What is being asked: Copy out each line of the data holding "satelit".

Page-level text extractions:
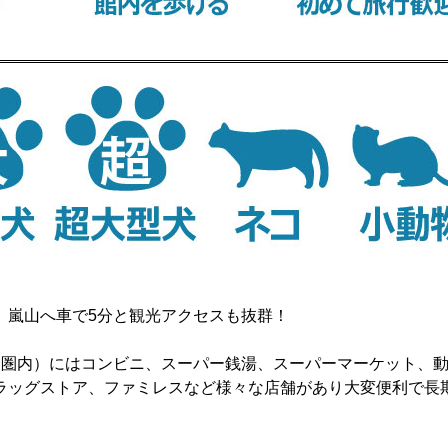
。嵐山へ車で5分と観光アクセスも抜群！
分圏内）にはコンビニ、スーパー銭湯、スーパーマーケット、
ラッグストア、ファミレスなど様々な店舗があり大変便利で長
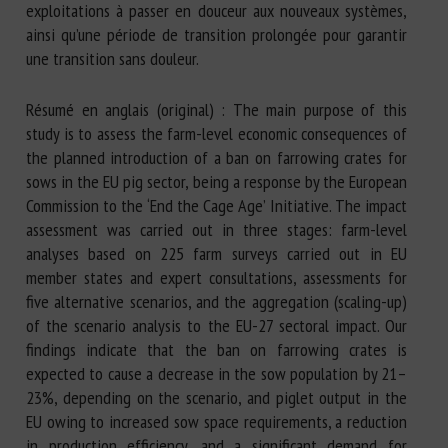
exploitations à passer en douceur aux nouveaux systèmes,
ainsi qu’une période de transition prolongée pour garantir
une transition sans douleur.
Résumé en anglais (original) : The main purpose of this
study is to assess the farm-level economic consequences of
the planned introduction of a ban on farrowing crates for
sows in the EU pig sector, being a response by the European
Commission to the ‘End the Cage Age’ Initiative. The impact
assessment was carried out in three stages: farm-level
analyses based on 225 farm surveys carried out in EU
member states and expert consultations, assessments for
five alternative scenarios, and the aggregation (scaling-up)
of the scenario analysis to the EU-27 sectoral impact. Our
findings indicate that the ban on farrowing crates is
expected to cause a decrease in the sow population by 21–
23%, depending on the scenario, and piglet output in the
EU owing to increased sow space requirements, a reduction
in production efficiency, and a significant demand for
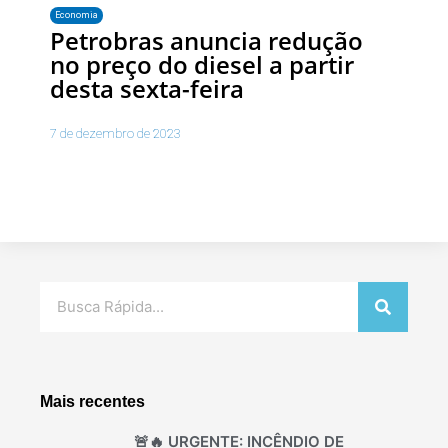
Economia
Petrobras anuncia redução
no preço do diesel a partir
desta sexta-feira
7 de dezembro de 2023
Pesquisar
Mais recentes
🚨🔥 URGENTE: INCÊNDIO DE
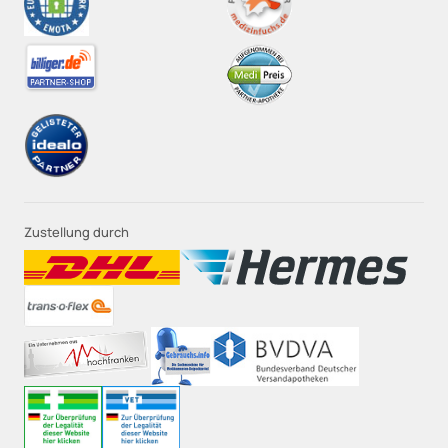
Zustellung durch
--
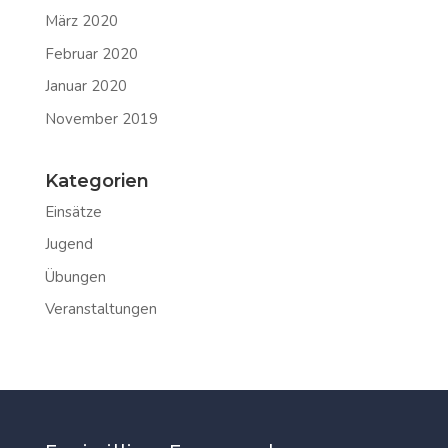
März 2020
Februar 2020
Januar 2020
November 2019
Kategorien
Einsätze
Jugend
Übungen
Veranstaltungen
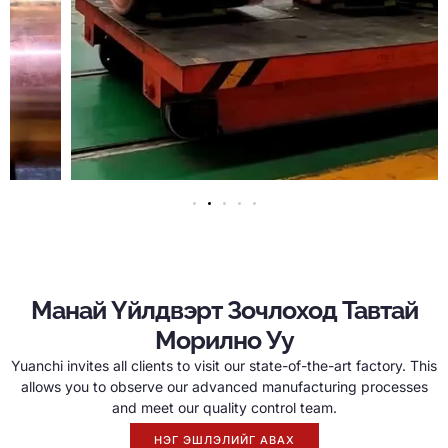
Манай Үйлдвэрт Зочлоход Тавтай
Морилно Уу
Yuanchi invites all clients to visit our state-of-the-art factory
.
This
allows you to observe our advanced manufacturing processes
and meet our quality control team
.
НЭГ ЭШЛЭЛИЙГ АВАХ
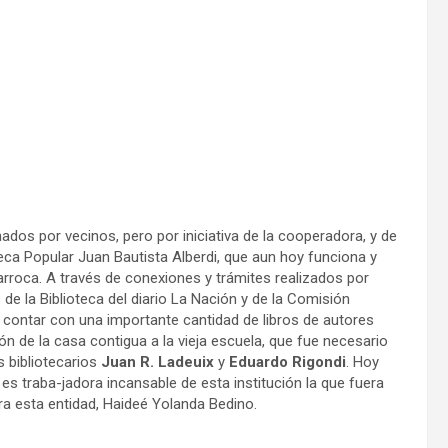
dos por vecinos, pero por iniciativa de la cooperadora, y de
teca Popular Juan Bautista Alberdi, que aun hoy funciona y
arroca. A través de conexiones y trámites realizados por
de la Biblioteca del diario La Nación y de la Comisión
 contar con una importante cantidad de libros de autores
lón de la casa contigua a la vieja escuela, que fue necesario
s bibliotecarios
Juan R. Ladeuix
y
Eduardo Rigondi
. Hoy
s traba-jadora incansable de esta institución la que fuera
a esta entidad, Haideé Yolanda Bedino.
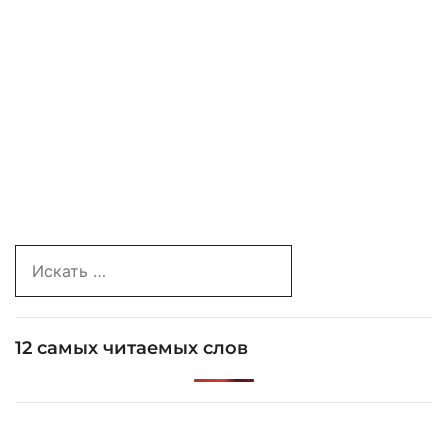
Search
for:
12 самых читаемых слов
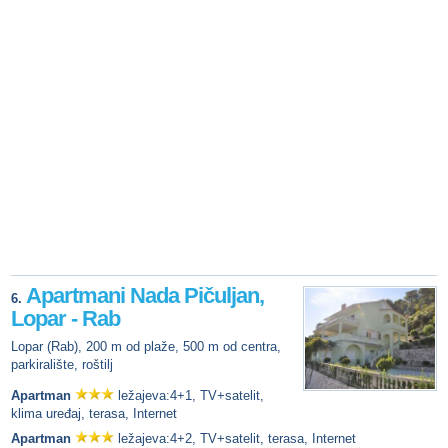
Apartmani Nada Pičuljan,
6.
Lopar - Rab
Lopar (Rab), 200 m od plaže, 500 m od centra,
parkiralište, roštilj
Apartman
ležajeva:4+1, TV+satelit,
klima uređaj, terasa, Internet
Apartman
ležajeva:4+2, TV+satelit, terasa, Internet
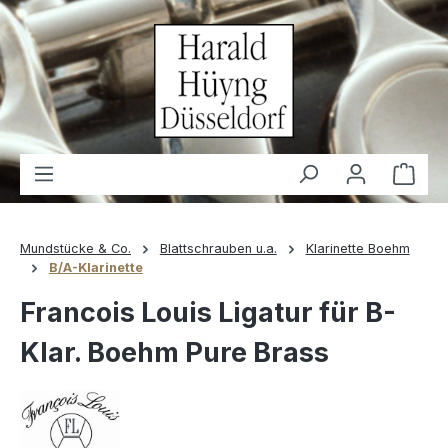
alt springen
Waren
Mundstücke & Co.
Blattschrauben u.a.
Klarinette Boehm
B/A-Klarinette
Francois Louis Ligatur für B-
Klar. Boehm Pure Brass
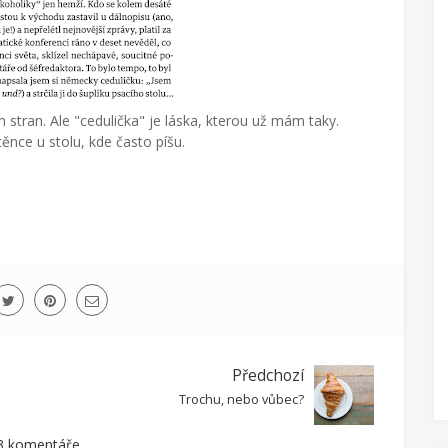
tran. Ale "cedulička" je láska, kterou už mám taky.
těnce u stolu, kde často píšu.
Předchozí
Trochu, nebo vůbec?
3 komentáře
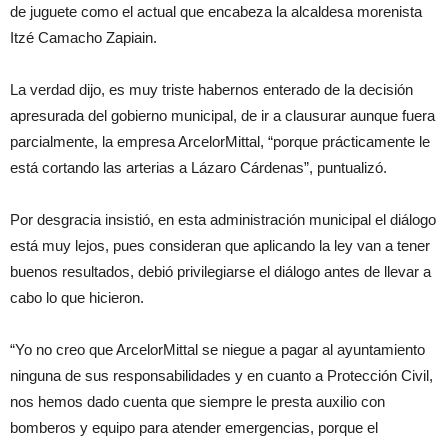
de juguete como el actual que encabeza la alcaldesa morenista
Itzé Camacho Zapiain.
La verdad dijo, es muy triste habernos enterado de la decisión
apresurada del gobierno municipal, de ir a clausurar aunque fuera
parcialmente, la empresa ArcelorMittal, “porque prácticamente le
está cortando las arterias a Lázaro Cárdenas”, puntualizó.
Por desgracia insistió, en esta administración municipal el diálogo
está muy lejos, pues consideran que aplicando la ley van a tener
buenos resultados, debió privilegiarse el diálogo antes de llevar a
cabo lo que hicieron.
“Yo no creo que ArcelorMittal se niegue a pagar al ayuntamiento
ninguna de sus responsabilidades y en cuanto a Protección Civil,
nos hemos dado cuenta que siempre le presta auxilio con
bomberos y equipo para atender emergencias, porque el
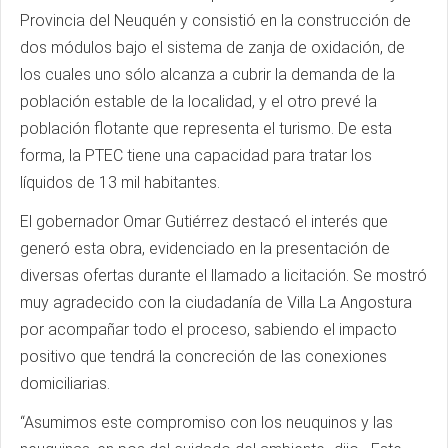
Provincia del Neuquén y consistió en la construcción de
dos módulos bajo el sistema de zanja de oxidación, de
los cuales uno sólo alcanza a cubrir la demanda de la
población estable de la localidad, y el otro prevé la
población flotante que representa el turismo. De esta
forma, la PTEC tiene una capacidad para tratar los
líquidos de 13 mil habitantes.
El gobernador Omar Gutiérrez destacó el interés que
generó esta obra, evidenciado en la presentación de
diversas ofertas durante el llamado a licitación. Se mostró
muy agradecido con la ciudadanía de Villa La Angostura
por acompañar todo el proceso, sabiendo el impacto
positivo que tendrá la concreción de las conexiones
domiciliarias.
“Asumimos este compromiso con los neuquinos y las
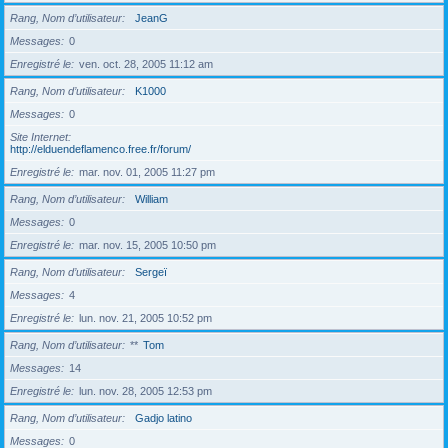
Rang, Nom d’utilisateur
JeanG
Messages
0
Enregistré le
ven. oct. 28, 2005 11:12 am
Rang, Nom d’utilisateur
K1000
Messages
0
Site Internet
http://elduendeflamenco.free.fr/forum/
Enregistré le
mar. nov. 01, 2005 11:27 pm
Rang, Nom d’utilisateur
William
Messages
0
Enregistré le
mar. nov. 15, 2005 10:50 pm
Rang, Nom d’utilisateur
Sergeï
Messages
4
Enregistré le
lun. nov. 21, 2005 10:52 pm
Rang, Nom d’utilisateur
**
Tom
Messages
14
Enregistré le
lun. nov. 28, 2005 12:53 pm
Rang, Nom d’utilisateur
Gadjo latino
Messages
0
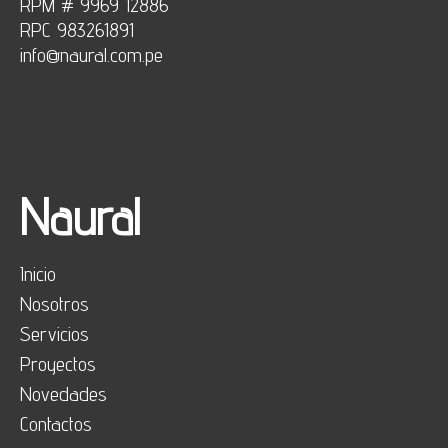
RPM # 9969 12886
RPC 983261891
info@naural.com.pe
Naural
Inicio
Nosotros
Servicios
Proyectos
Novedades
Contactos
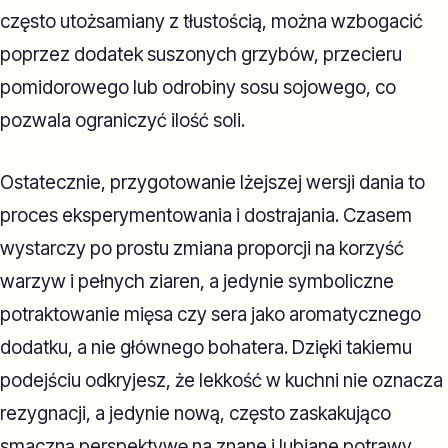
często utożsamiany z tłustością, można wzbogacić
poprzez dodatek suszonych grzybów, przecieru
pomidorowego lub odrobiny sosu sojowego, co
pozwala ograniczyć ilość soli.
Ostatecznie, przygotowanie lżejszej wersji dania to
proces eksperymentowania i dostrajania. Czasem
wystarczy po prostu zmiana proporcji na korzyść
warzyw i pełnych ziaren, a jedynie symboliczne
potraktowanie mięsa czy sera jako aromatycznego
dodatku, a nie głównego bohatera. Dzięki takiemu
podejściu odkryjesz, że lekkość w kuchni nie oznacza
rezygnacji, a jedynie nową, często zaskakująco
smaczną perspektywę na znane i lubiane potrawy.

Solved problem:
ležajeva:4+1, TV+satelit,
ležajeva:4+2, TV+satelit, terasa, Internet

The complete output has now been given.